Additional Input Options

There are several additional options that one could specify for the inference run.

  1. The grid for the Wright-Fisher diffusion equation (--nGridPoints option and flags for grid type)

    One can specify the number of grid points in the numerical method using --nGridPoints option.

    By default, the grid type is quadratic, but it can be changed by specific options to uniform grid (--uniformGrid) or logarithmic grid (--logisticGrid). (TODO: describe grid types)

  2. Partial Differential Equation solver (--PDEmethod option and --backward flag)

    There is a choice of two methods for PDE solver - the numerical method that solves the Wright-Fisher diffusion equation:

    • --PDEmethod CC - use Chang-Cooper numerical scheme (default)

    • --PDEmethod CN - use Crank-Nikolson numerical scheme, it is less unstable according to our experiments

    The second option is flag --backward that specifies that sweepLink will use backward pass in order to evaluate the likelihood of one locus data for given demographic parameters. By default, it uses forward pass with some prior (see prior options below).

  3. Prior for forward pass (--forwardPrior option)

    There is a choice of three priors for forward pass that allows likelihood evaluations in sweepLink:

    • --forwardPrior uniform specifies uniform prior distribution

    • --forwardPrior beta specifies beta prior distribution for each population, where parameters of these distributions (alpha and beta for each population) are estimated along with the demographic parameters

    • --forwardPrior betaSeparate refers to beta prior distribution that is different for the loci that are segregating at the first time point and that start to segregate at some intermediate time point (default)

    The last option has idea that the prior should be different for the loci that were just introduced and for those that were introduced in the past and were not lost. (TODO: better explanation)

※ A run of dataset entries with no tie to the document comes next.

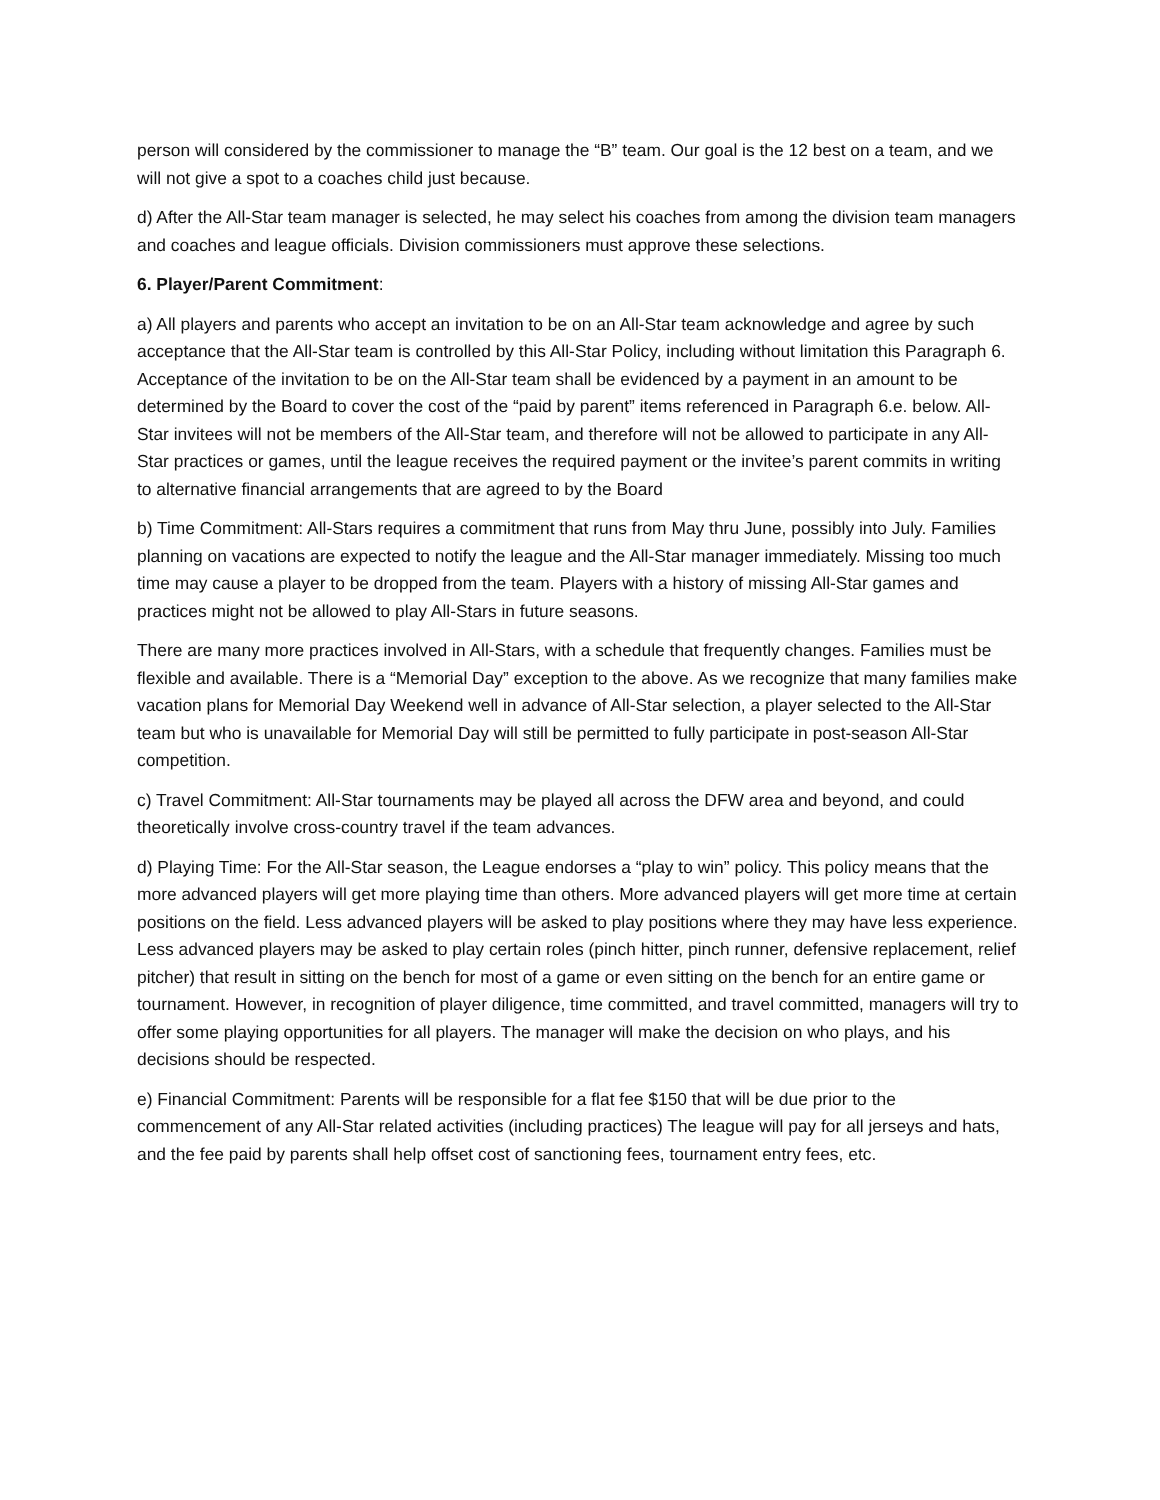person will considered by the commissioner to manage the “B” team. Our goal is the 12 best on a team, and we will not give a spot to a coaches child just because.
d) After the All-Star team manager is selected, he may select his coaches from among the division team managers and coaches and league officials. Division commissioners must approve these selections.
6. Player/Parent Commitment:
a) All players and parents who accept an invitation to be on an All-Star team acknowledge and agree by such acceptance that the All-Star team is controlled by this All-Star Policy, including without limitation this Paragraph 6. Acceptance of the invitation to be on the All-Star team shall be evidenced by a payment in an amount to be determined by the Board to cover the cost of the “paid by parent” items referenced in Paragraph 6.e. below. All-Star invitees will not be members of the All-Star team, and therefore will not be allowed to participate in any All-Star practices or games, until the league receives the required payment or the invitee’s parent commits in writing to alternative financial arrangements that are agreed to by the Board
b) Time Commitment: All-Stars requires a commitment that runs from May thru June, possibly into July. Families planning on vacations are expected to notify the league and the All-Star manager immediately. Missing too much time may cause a player to be dropped from the team. Players with a history of missing All-Star games and practices might not be allowed to play All-Stars in future seasons.
There are many more practices involved in All-Stars, with a schedule that frequently changes. Families must be flexible and available. There is a “Memorial Day” exception to the above. As we recognize that many families make vacation plans for Memorial Day Weekend well in advance of All-Star selection, a player selected to the All-Star team but who is unavailable for Memorial Day will still be permitted to fully participate in post-season All-Star competition.
c) Travel Commitment: All-Star tournaments may be played all across the DFW area and beyond, and could theoretically involve cross-country travel if the team advances.
d) Playing Time: For the All-Star season, the League endorses a “play to win” policy. This policy means that the more advanced players will get more playing time than others. More advanced players will get more time at certain positions on the field. Less advanced players will be asked to play positions where they may have less experience. Less advanced players may be asked to play certain roles (pinch hitter, pinch runner, defensive replacement, relief pitcher) that result in sitting on the bench for most of a game or even sitting on the bench for an entire game or tournament. However, in recognition of player diligence, time committed, and travel committed, managers will try to offer some playing opportunities for all players. The manager will make the decision on who plays, and his decisions should be respected.
e) Financial Commitment: Parents will be responsible for a flat fee $150 that will be due prior to the commencement of any All-Star related activities (including practices) The league will pay for all jerseys and hats, and the fee paid by parents shall help offset cost of sanctioning fees, tournament entry fees, etc.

  4. Selection estimation (--numStatesAbsS, --grid_abs_s, --abs_s_max options)

    One can set the specific grid for selection coefficients. Option --numStatesAbsS N refers to the number of positive selection coefficients on the grid. One can specify the maximum value of selection by --abs_s_max X option, where X lies in (0, 1] interval. If --numStatesAbsS and --abs_s_max are set, sweepLink uses unifrom grid with required number of points. It is possible to specify non-unifrm grid by setting --grid_abs_s X1,X2,X3,X4...,Xn option, where X1,X2,X3,X4...,Xn are specific positive grid points.

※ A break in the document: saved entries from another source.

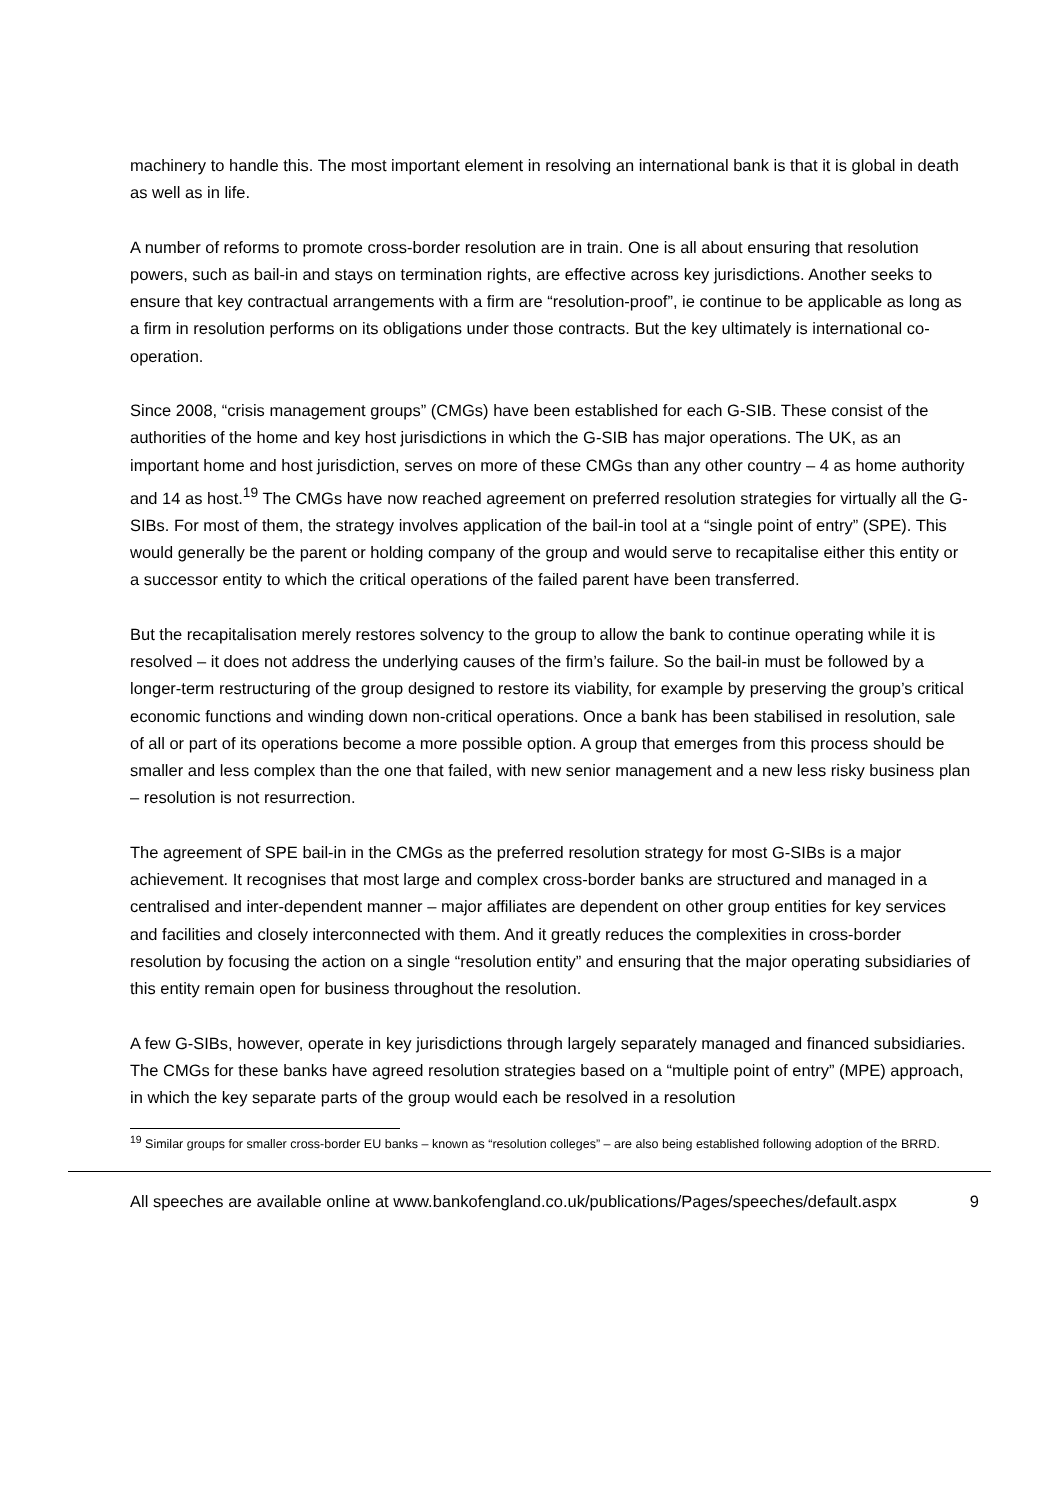machinery to handle this. The most important element in resolving an international bank is that it is global in death as well as in life.
A number of reforms to promote cross-border resolution are in train. One is all about ensuring that resolution powers, such as bail-in and stays on termination rights, are effective across key jurisdictions. Another seeks to ensure that key contractual arrangements with a firm are “resolution-proof”, ie continue to be applicable as long as a firm in resolution performs on its obligations under those contracts. But the key ultimately is international co-operation.
Since 2008, “crisis management groups” (CMGs) have been established for each G-SIB. These consist of the authorities of the home and key host jurisdictions in which the G-SIB has major operations. The UK, as an important home and host jurisdiction, serves on more of these CMGs than any other country – 4 as home authority and 14 as host.<sup>19</sup> The CMGs have now reached agreement on preferred resolution strategies for virtually all the G-SIBs. For most of them, the strategy involves application of the bail-in tool at a “single point of entry” (SPE). This would generally be the parent or holding company of the group and would serve to recapitalise either this entity or a successor entity to which the critical operations of the failed parent have been transferred.
But the recapitalisation merely restores solvency to the group to allow the bank to continue operating while it is resolved – it does not address the underlying causes of the firm’s failure. So the bail-in must be followed by a longer-term restructuring of the group designed to restore its viability, for example by preserving the group’s critical economic functions and winding down non-critical operations. Once a bank has been stabilised in resolution, sale of all or part of its operations become a more possible option. A group that emerges from this process should be smaller and less complex than the one that failed, with new senior management and a new less risky business plan – resolution is not resurrection.
The agreement of SPE bail-in in the CMGs as the preferred resolution strategy for most G-SIBs is a major achievement. It recognises that most large and complex cross-border banks are structured and managed in a centralised and inter-dependent manner – major affiliates are dependent on other group entities for key services and facilities and closely interconnected with them. And it greatly reduces the complexities in cross-border resolution by focusing the action on a single “resolution entity” and ensuring that the major operating subsidiaries of this entity remain open for business throughout the resolution.
A few G-SIBs, however, operate in key jurisdictions through largely separately managed and financed subsidiaries. The CMGs for these banks have agreed resolution strategies based on a “multiple point of entry” (MPE) approach, in which the key separate parts of the group would each be resolved in a resolution
<sup>19</sup> Similar groups for smaller cross-border EU banks – known as “resolution colleges” – are also being established following adoption of the BRRD.
All speeches are available online at www.bankofengland.co.uk/publications/Pages/speeches/default.aspx 9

    One can disable selection inference by using --s.update false option. By default this will use neutral selection for all loci. In order to fix selection for each locus to specific value, one can use option --s <file_with_values>, where <file_with_values> is a file that contain indices for selection values in the grid on each line.

  5. Dominance estimation (use --h.update false to avoid estimation of dominance coefficients)